1. Krystynowicz, A. et al. Factors affecting the yield and properties of bacterial cellulose. J Ind Microbiol Biotechnol 29, 189-195, doi:10.1038/
2. Peng, Y. Y. et al. Towards scalable production of a collagen-like protein from Streptococcus pyogenes for biomedical applications. Microb Cell
3. Xu, Y., Keene, D. R., Bujnicki, J. M., Hook, M. & Lukomski, S. Streptococcal Scl1 and Scl2 proteins form collagen-like triple helices. J Biol Chem 277, 27312-27318, doi:10.1074/jbc.M201163200 (2002).
4. Xu, M. & Lewis, R. V. Structure of a protein superfiber: spider dragline silk. Proc Natl Acad Sci U S A 87, 7120-7124, doi:10.1073/pnas.87.18.7120 (1990).

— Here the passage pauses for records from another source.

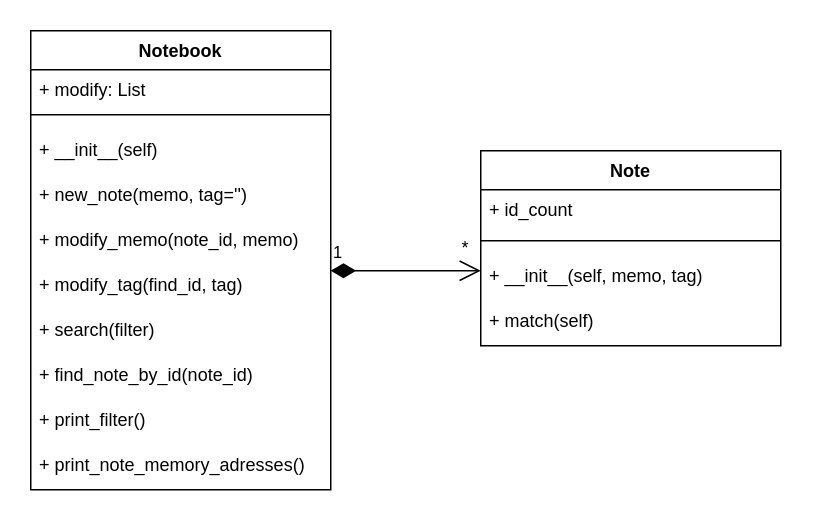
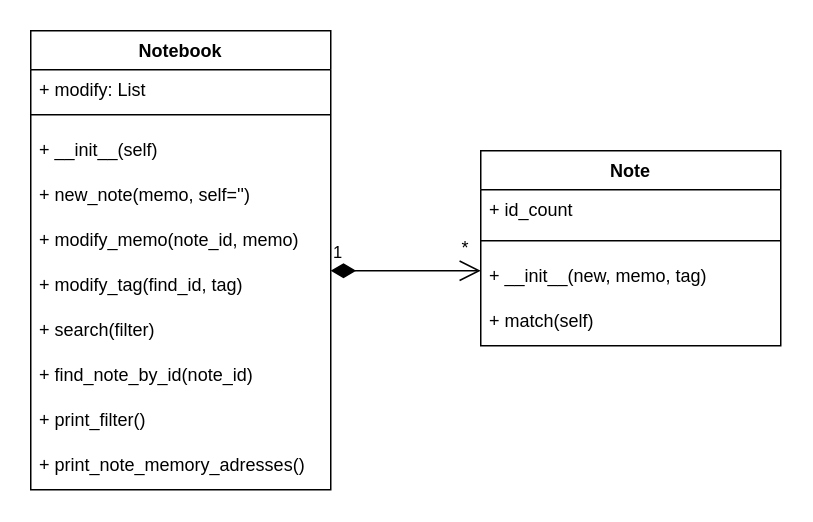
  <mxCell id="0" />
  <mxCell id="1" parent="0" />
  <mxCell id="2" value="Notebook" style="swimlane;fontStyle=1;align=center;verticalAlign=top;childLayout=stackLayout;horizontal=1;startSize=26;horizontalStack=0;resizeParent=1;resizeParentMax=0;resizeLast=0;collapsible=1;marginBottom=0;labelBackgroundColor=#FFFFFF;fontColor=#000000;labelBorderColor=none;strokeColor=#000000;fillColor=#FFFFFF;" parent="1" vertex="1"><mxGeometry x="20" y="20" width="200" height="306" as="geometry" /></mxCell>
  <mxCell id="3" value="+ modify: List" style="text;strokeColor=none;fillColor=none;align=left;verticalAlign=top;spacingLeft=4;spacingRight=4;overflow=hidden;rotatable=0;points=[[0,0.5],[1,0.5]];portConstraint=eastwest;fontColor=#000000;" parent="2" vertex="1"><mxGeometry y="26" width="200" height="20" as="geometry" /></mxCell>
  <mxCell id="4" value="" style="line;strokeWidth=1;fillColor=none;align=left;verticalAlign=middle;spacingTop=-1;spacingLeft=3;spacingRight=3;rotatable=0;labelPosition=right;points=[];portConstraint=eastwest;strokeColor=inherit;" parent="2" vertex="1"><mxGeometry y="46" width="200" height="20" as="geometry" /></mxCell>
  <mxCell id="5" value="+ __init__(self)&#10;" style="text;strokeColor=none;fillColor=none;align=left;verticalAlign=top;spacingLeft=4;spacingRight=4;overflow=hidden;rotatable=0;points=[[0,0.5],[1,0.5]];portConstraint=eastwest;fontColor=#000000;" parent="2" vertex="1"><mxGeometry y="66" width="200" height="30" as="geometry" /></mxCell>
- <mxCell id="6" value="+ new_note(memo, tag='')" style="text;strokeColor=none;fillColor=none;align=left;verticalAlign=top;spacingLeft=4;spacingRight=4;overflow=hidden;rotatable=0;points=[[0,0.5],[1,0.5]];portConstraint=eastwest;fontColor=#000000;" parent="2" vertex="1"><mxGeometry y="96" width="200" height="30" as="geometry" /></mxCell>
+ <mxCell id="6" value="+ new_note(memo, self='')" style="text;strokeColor=none;fillColor=none;align=left;verticalAlign=top;spacingLeft=4;spacingRight=4;overflow=hidden;rotatable=0;points=[[0,0.5],[1,0.5]];portConstraint=eastwest;fontColor=#000000;" parent="2" vertex="1"><mxGeometry y="96" width="200" height="30" as="geometry" /></mxCell>
  <mxCell id="7" value="+ modify_memo(note_id, memo)&#10;" style="text;strokeColor=none;fillColor=none;align=left;verticalAlign=top;spacingLeft=4;spacingRight=4;overflow=hidden;rotatable=0;points=[[0,0.5],[1,0.5]];portConstraint=eastwest;fontColor=#000000;" parent="2" vertex="1"><mxGeometry y="126" width="200" height="30" as="geometry" /></mxCell>
  <mxCell id="8" value="+ modify_tag(find_id, tag)" style="text;strokeColor=none;fillColor=none;align=left;verticalAlign=top;spacingLeft=4;spacingRight=4;overflow=hidden;rotatable=0;points=[[0,0.5],[1,0.5]];portConstraint=eastwest;fontColor=#000000;" parent="2" vertex="1"><mxGeometry y="156" width="200" height="30" as="geometry" /></mxCell>
  <mxCell id="9" value="+ search(filter)" style="text;strokeColor=none;fillColor=none;align=left;verticalAlign=top;spacingLeft=4;spacingRight=4;overflow=hidden;rotatable=0;points=[[0,0.5],[1,0.5]];portConstraint=eastwest;fontColor=#000000;" parent="2" vertex="1"><mxGeometry y="186" width="200" height="30" as="geometry" /></mxCell>
  <mxCell id="10" value="+ find_note_by_id(note_id)&#10;" style="text;strokeColor=none;fillColor=none;align=left;verticalAlign=top;spacingLeft=4;spacingRight=4;overflow=hidden;rotatable=0;points=[[0,0.5],[1,0.5]];portConstraint=eastwest;fontColor=#000000;" parent="2" vertex="1"><mxGeometry y="216" width="200" height="30" as="geometry" /></mxCell>
  <mxCell id="11" value="+ print_filter()&#10;" style="text;strokeColor=none;fillColor=none;align=left;verticalAlign=top;spacingLeft=4;spacingRight=4;overflow=hidden;rotatable=0;points=[[0,0.5],[1,0.5]];portConstraint=eastwest;fontColor=#000000;" parent="2" vertex="1"><mxGeometry y="246" width="200" height="30" as="geometry" /></mxCell>
  <mxCell id="12" value="+ print_note_memory_adresses()&#10;" style="text;strokeColor=none;fillColor=none;align=left;verticalAlign=top;spacingLeft=4;spacingRight=4;overflow=hidden;rotatable=0;points=[[0,0.5],[1,0.5]];portConstraint=eastwest;fontColor=#000000;" parent="2" vertex="1"><mxGeometry y="276" width="200" height="30" as="geometry" /></mxCell>
  <mxCell id="13" value="Note" style="swimlane;fontStyle=1;align=center;verticalAlign=top;childLayout=stackLayout;horizontal=1;startSize=26;horizontalStack=0;resizeParent=1;resizeParentMax=0;resizeLast=0;collapsible=1;marginBottom=0;labelBackgroundColor=#FFFFFF;fontColor=#000000;labelBorderColor=none;strokeColor=#000000;fillColor=#FFFFFF;" parent="1" vertex="1"><mxGeometry x="320" y="100" width="200" height="130" as="geometry" /></mxCell>
  <mxCell id="14" value="+ id_count" style="text;strokeColor=none;fillColor=none;align=left;verticalAlign=top;spacingLeft=4;spacingRight=4;overflow=hidden;rotatable=0;points=[[0,0.5],[1,0.5]];portConstraint=eastwest;fontColor=#000000;" parent="13" vertex="1"><mxGeometry y="26" width="200" height="24" as="geometry" /></mxCell>
  <mxCell id="15" value="" style="line;strokeWidth=1;fillColor=none;align=left;verticalAlign=middle;spacingTop=-1;spacingLeft=3;spacingRight=3;rotatable=0;labelPosition=right;points=[];portConstraint=eastwest;strokeColor=inherit;" parent="13" vertex="1"><mxGeometry y="50" width="200" height="20" as="geometry" /></mxCell>
- <mxCell id="16" value="+ __init__(self, memo, tag)&#10;" style="text;strokeColor=none;fillColor=none;align=left;verticalAlign=top;spacingLeft=4;spacingRight=4;overflow=hidden;rotatable=0;points=[[0,0.5],[1,0.5]];portConstraint=eastwest;fontColor=#000000;" parent="13" vertex="1"><mxGeometry y="70" width="200" height="30" as="geometry" /></mxCell>
+ <mxCell id="16" value="+ __init__(new, memo, tag)&#10;" style="text;strokeColor=none;fillColor=none;align=left;verticalAlign=top;spacingLeft=4;spacingRight=4;overflow=hidden;rotatable=0;points=[[0,0.5],[1,0.5]];portConstraint=eastwest;fontColor=#000000;" parent="13" vertex="1"><mxGeometry y="70" width="200" height="30" as="geometry" /></mxCell>
  <mxCell id="17" value="+ match(self)&#10;" style="text;strokeColor=none;fillColor=none;align=left;verticalAlign=top;spacingLeft=4;spacingRight=4;overflow=hidden;rotatable=0;points=[[0,0.5],[1,0.5]];portConstraint=eastwest;fontColor=#000000;" parent="13" vertex="1"><mxGeometry y="100" width="200" height="30" as="geometry" /></mxCell>
  <mxCell id="18" value="1" style="endArrow=open;html=1;endSize=12;startArrow=diamondThin;startSize=14;startFill=1;edgeStyle=orthogonalEdgeStyle;align=left;verticalAlign=bottom;strokeColor=#000000;" parent="1" edge="1"><mxGeometry x="-1" y="3" relative="1" as="geometry"><mxPoint x="220" y="180" as="sourcePoint" /><mxPoint x="320" y="180" as="targetPoint" /></mxGeometry></mxCell>
  <mxCell id="19" value="*" style="text;html=1;strokeColor=none;fillColor=none;align=center;verticalAlign=middle;whiteSpace=wrap;rounded=0;fontColor=#000000;" parent="1" vertex="1"><mxGeometry x="300" y="155" width="20" height="20" as="geometry" /></mxCell>
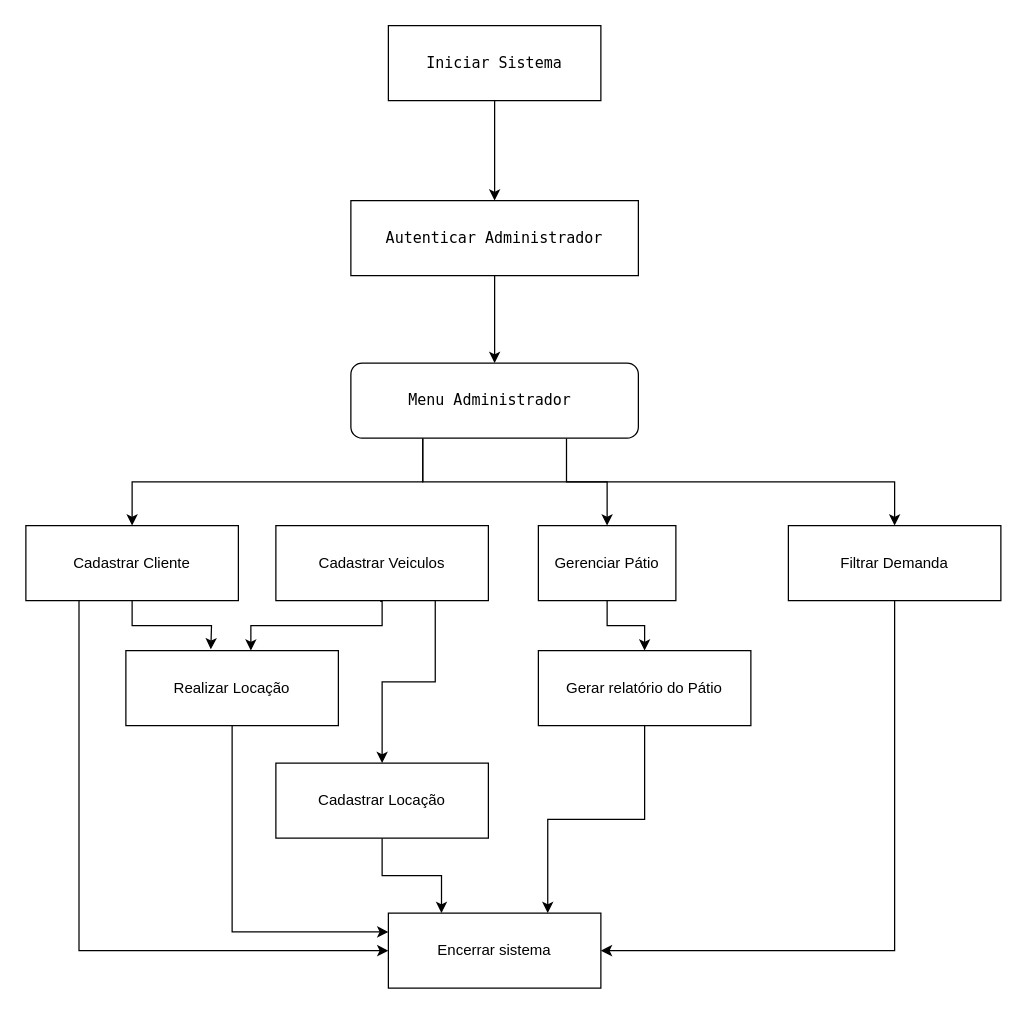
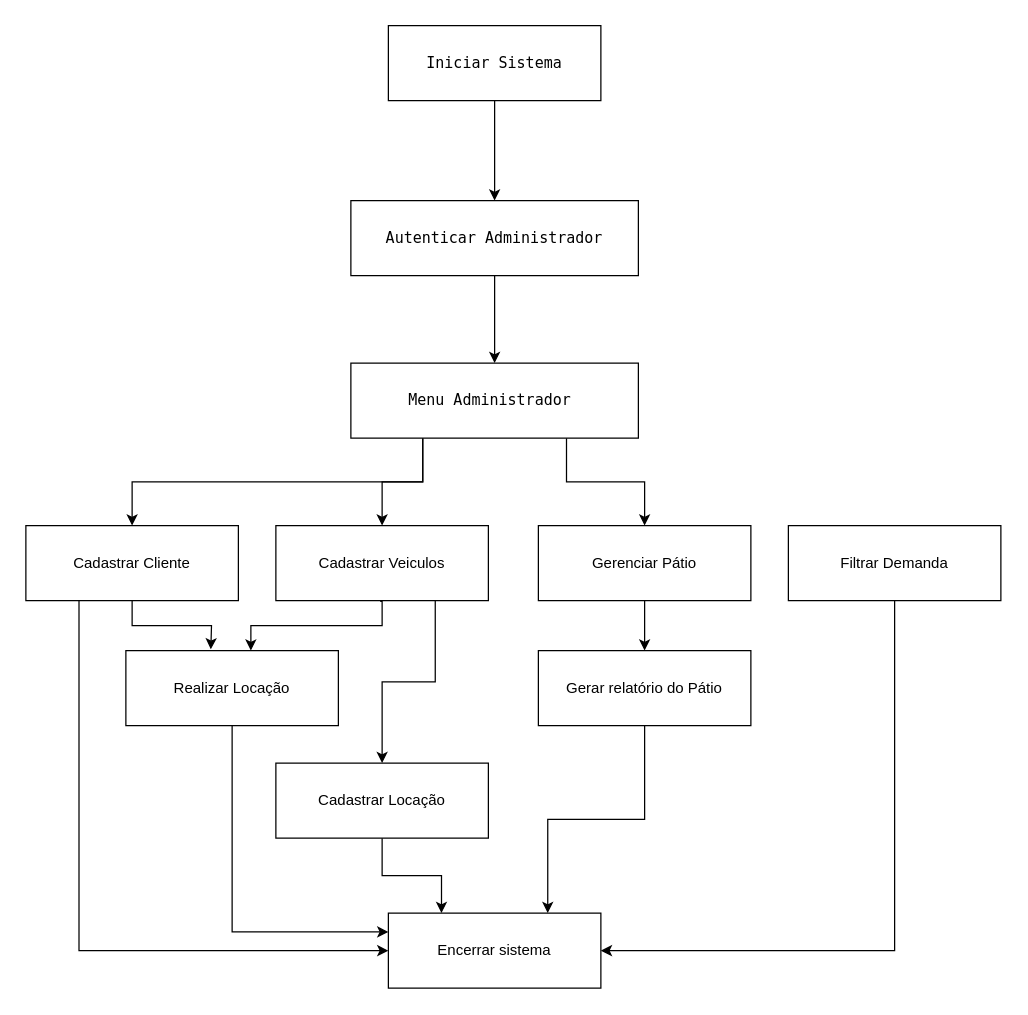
  <mxCell id="0" />
  <mxCell id="1" parent="0" />
  <mxCell id="2" style="edgeStyle=orthogonalEdgeStyle;rounded=0;orthogonalLoop=1;jettySize=auto;html=1;entryX=0.5;entryY=0;entryDx=0;entryDy=0;" edge="1" parent="1" source="3" target="5"><mxGeometry relative="1" as="geometry" /></mxCell>
  <mxCell id="3" value="&lt;pre&gt;&lt;code class=&quot;!whitespace-pre hljs language-lua&quot;&gt;Iniciar Sistema&lt;/code&gt;&lt;/pre&gt;" style="rounded=0;whiteSpace=wrap;html=1;" vertex="1" parent="1"><mxGeometry x="310" y="20" width="170" height="60" as="geometry" /></mxCell>
  <mxCell id="4" style="edgeStyle=orthogonalEdgeStyle;rounded=0;orthogonalLoop=1;jettySize=auto;html=1;entryX=0.5;entryY=0;entryDx=0;entryDy=0;" edge="1" parent="1" source="5" target="9"><mxGeometry relative="1" as="geometry" /></mxCell>
  <mxCell id="5" value="&lt;pre&gt;&lt;code class=&quot;!whitespace-pre hljs language-lua&quot;&gt;Autenticar Administrador&lt;/code&gt;&lt;/pre&gt;" style="rounded=0;whiteSpace=wrap;html=1;" vertex="1" parent="1"><mxGeometry x="280" y="160" width="230" height="60" as="geometry" /></mxCell>
  <mxCell id="6" style="edgeStyle=orthogonalEdgeStyle;rounded=0;orthogonalLoop=1;jettySize=auto;html=1;exitX=0.75;exitY=1;exitDx=0;exitDy=0;entryX=0.5;entryY=0;entryDx=0;entryDy=0;" edge="1" parent="1" source="9" target="17"><mxGeometry relative="1" as="geometry" /></mxCell>
- <mxCell id="7" style="edgeStyle=orthogonalEdgeStyle;rounded=0;orthogonalLoop=1;jettySize=auto;html=1;exitX=0.25;exitY=1;exitDx=0;exitDy=0;" edge="1" parent="1" source="9" target="19"><mxGeometry relative="1" as="geometry" /></mxCell>
+ <mxCell id="7" style="edgeStyle=orthogonalEdgeStyle;rounded=0;orthogonalLoop=1;jettySize=auto;html=1;exitX=0.25;exitY=1;exitDx=0;exitDy=0;entryX=0.5;entryY=0;entryDx=0;entryDy=0;" edge="1" parent="1" source="9" target="15"><mxGeometry relative="1" as="geometry" /></mxCell>
  <mxCell id="8" style="edgeStyle=orthogonalEdgeStyle;rounded=0;orthogonalLoop=1;jettySize=auto;html=1;exitX=0.25;exitY=1;exitDx=0;exitDy=0;entryX=0.5;entryY=0;entryDx=0;entryDy=0;" edge="1" parent="1" source="9" target="12"><mxGeometry relative="1" as="geometry" /></mxCell>
- <mxCell id="9" value="&lt;pre&gt;&lt;code class=&quot;!whitespace-pre hljs language-lua&quot;&gt;Menu Administrador &lt;/code&gt;&lt;/pre&gt;" style="whiteSpace=wrap;html=1;rounded=1;" vertex="1" parent="1"><mxGeometry x="280" y="290" width="230" height="60" as="geometry" /></mxCell>
+ <mxCell id="9" value="&lt;pre&gt;&lt;code class=&quot;!whitespace-pre hljs language-lua&quot;&gt;Menu Administrador &lt;/code&gt;&lt;/pre&gt;" style="rounded=0;whiteSpace=wrap;html=1;" vertex="1" parent="1"><mxGeometry x="280" y="290" width="230" height="60" as="geometry" /></mxCell>
  <mxCell id="10" style="edgeStyle=orthogonalEdgeStyle;rounded=0;orthogonalLoop=1;jettySize=auto;html=1;exitX=0.5;exitY=1;exitDx=0;exitDy=0;entryX=0.341;entryY=-0.017;entryDx=0;entryDy=0;entryPerimeter=0;" edge="1" parent="1" source="12"><mxGeometry relative="1" as="geometry"><mxPoint x="167.97" y="518.98" as="targetPoint" /></mxGeometry></mxCell>
  <mxCell id="11" style="edgeStyle=orthogonalEdgeStyle;rounded=0;orthogonalLoop=1;jettySize=auto;html=1;exitX=0.25;exitY=1;exitDx=0;exitDy=0;entryX=0;entryY=0.5;entryDx=0;entryDy=0;" edge="1" parent="1" source="12" target="24"><mxGeometry relative="1" as="geometry" /></mxCell>
  <mxCell id="12" value="Cadastrar Cliente" style="rounded=0;whiteSpace=wrap;html=1;" vertex="1" parent="1"><mxGeometry x="20" y="420" width="170" height="60" as="geometry" /></mxCell>
  <mxCell id="13" style="edgeStyle=orthogonalEdgeStyle;rounded=0;orthogonalLoop=1;jettySize=auto;html=1;entryX=0.5;entryY=0;entryDx=0;entryDy=0;exitX=0.491;exitY=1.009;exitDx=0;exitDy=0;exitPerimeter=0;" edge="1" parent="1" source="15"><mxGeometry relative="1" as="geometry"><mxPoint x="310" y="480" as="sourcePoint" /><mxPoint x="200" y="520" as="targetPoint" /><Array as="points"><mxPoint x="305" y="481" /><mxPoint x="305" y="500" /><mxPoint x="200" y="500" /></Array></mxGeometry></mxCell>
  <mxCell id="14" style="edgeStyle=orthogonalEdgeStyle;rounded=0;orthogonalLoop=1;jettySize=auto;html=1;exitX=0.75;exitY=1;exitDx=0;exitDy=0;" edge="1" parent="1" source="15" target="23"><mxGeometry relative="1" as="geometry" /></mxCell>
  <mxCell id="15" value="Cadastrar Veiculos" style="rounded=0;whiteSpace=wrap;html=1;" vertex="1" parent="1"><mxGeometry x="220" y="420" width="170" height="60" as="geometry" /></mxCell>
  <mxCell id="16" style="edgeStyle=orthogonalEdgeStyle;rounded=0;orthogonalLoop=1;jettySize=auto;html=1;exitX=0.5;exitY=1;exitDx=0;exitDy=0;entryX=0.5;entryY=0;entryDx=0;entryDy=0;" edge="1" parent="1" source="17" target="21"><mxGeometry relative="1" as="geometry" /></mxCell>
- <mxCell id="17" value="Gerenciar Pátio" style="rounded=0;whiteSpace=wrap;html=1;" vertex="1" parent="1"><mxGeometry x="430" y="420" width="110" height="60" as="geometry" /></mxCell>
+ <mxCell id="17" value="Gerenciar Pátio" style="rounded=0;whiteSpace=wrap;html=1;" vertex="1" parent="1"><mxGeometry x="430" y="420" width="170" height="60" as="geometry" /></mxCell>
  <mxCell id="18" style="edgeStyle=orthogonalEdgeStyle;rounded=0;orthogonalLoop=1;jettySize=auto;html=1;exitX=0.5;exitY=1;exitDx=0;exitDy=0;entryX=1;entryY=0.5;entryDx=0;entryDy=0;" edge="1" parent="1" source="19" target="24"><mxGeometry relative="1" as="geometry" /></mxCell>
  <mxCell id="19" value="Filtrar Demanda" style="rounded=0;whiteSpace=wrap;html=1;" vertex="1" parent="1"><mxGeometry x="630" y="420" width="170" height="60" as="geometry" /></mxCell>
  <mxCell id="20" style="edgeStyle=orthogonalEdgeStyle;rounded=0;orthogonalLoop=1;jettySize=auto;html=1;exitX=0.5;exitY=1;exitDx=0;exitDy=0;entryX=0.75;entryY=0;entryDx=0;entryDy=0;" edge="1" parent="1" source="21" target="24"><mxGeometry relative="1" as="geometry" /></mxCell>
  <mxCell id="21" value="Gerar relatório do Pátio" style="rounded=0;whiteSpace=wrap;html=1;" vertex="1" parent="1"><mxGeometry x="430" y="520" width="170" height="60" as="geometry" /></mxCell>
  <mxCell id="22" style="edgeStyle=orthogonalEdgeStyle;rounded=0;orthogonalLoop=1;jettySize=auto;html=1;exitX=0.5;exitY=1;exitDx=0;exitDy=0;entryX=0.25;entryY=0;entryDx=0;entryDy=0;" edge="1" parent="1" source="23" target="24"><mxGeometry relative="1" as="geometry" /></mxCell>
  <mxCell id="23" value="Cadastrar Locação" style="rounded=0;whiteSpace=wrap;html=1;" vertex="1" parent="1"><mxGeometry x="220" y="610" width="170" height="60" as="geometry" /></mxCell>
  <mxCell id="24" value="Encerrar sistema" style="rounded=0;whiteSpace=wrap;html=1;" vertex="1" parent="1"><mxGeometry x="310" y="730" width="170" height="60" as="geometry" /></mxCell>
  <mxCell id="25" style="edgeStyle=orthogonalEdgeStyle;rounded=0;orthogonalLoop=1;jettySize=auto;html=1;exitX=0.5;exitY=1;exitDx=0;exitDy=0;entryX=0;entryY=0.25;entryDx=0;entryDy=0;" edge="1" parent="1" source="26" target="24"><mxGeometry relative="1" as="geometry" /></mxCell>
  <mxCell id="26" value="Realizar Locação" style="rounded=0;whiteSpace=wrap;html=1;" vertex="1" parent="1"><mxGeometry x="100" y="520" width="170" height="60" as="geometry" /></mxCell>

5. Keeble, A. H. et al. Approaching infinite affinity through engineering of peptide-protein interaction. Proc Natl Acad Sci U S A, doi:10.1073/ pnas.1909653116 (2019).
6. Mohammadi, P. et al. Biomimetic composites with enhanced toughening using silk-inspired triblock proteins and aligned nanocellulose reinforcements. Sci Adv 5, eaaw2541, doi:10.1126/sciadv.aaw2541 (2019).
7. Parmar, P. A. et al. Temporally degradable collagen-mimetic hydrogels tuned to chondrogenesis of human mesenchymal stem cells. Biomaterials 99, 56-71, doi:10.1016/j.biomaterials.2016.05.011 (2016).
8.Peng, Y. Y., Stoichevska, V., Schacht, K., Werkmeister, J. A. & Ramshaw, J. A. Engineering multiple biological functional motifs into a blank collagen-like protein template from Streptococcus pyogenes. J Biomed Mater Res A 102, 2189-2196, doi:10.1002/jbm.a.34898 (2014).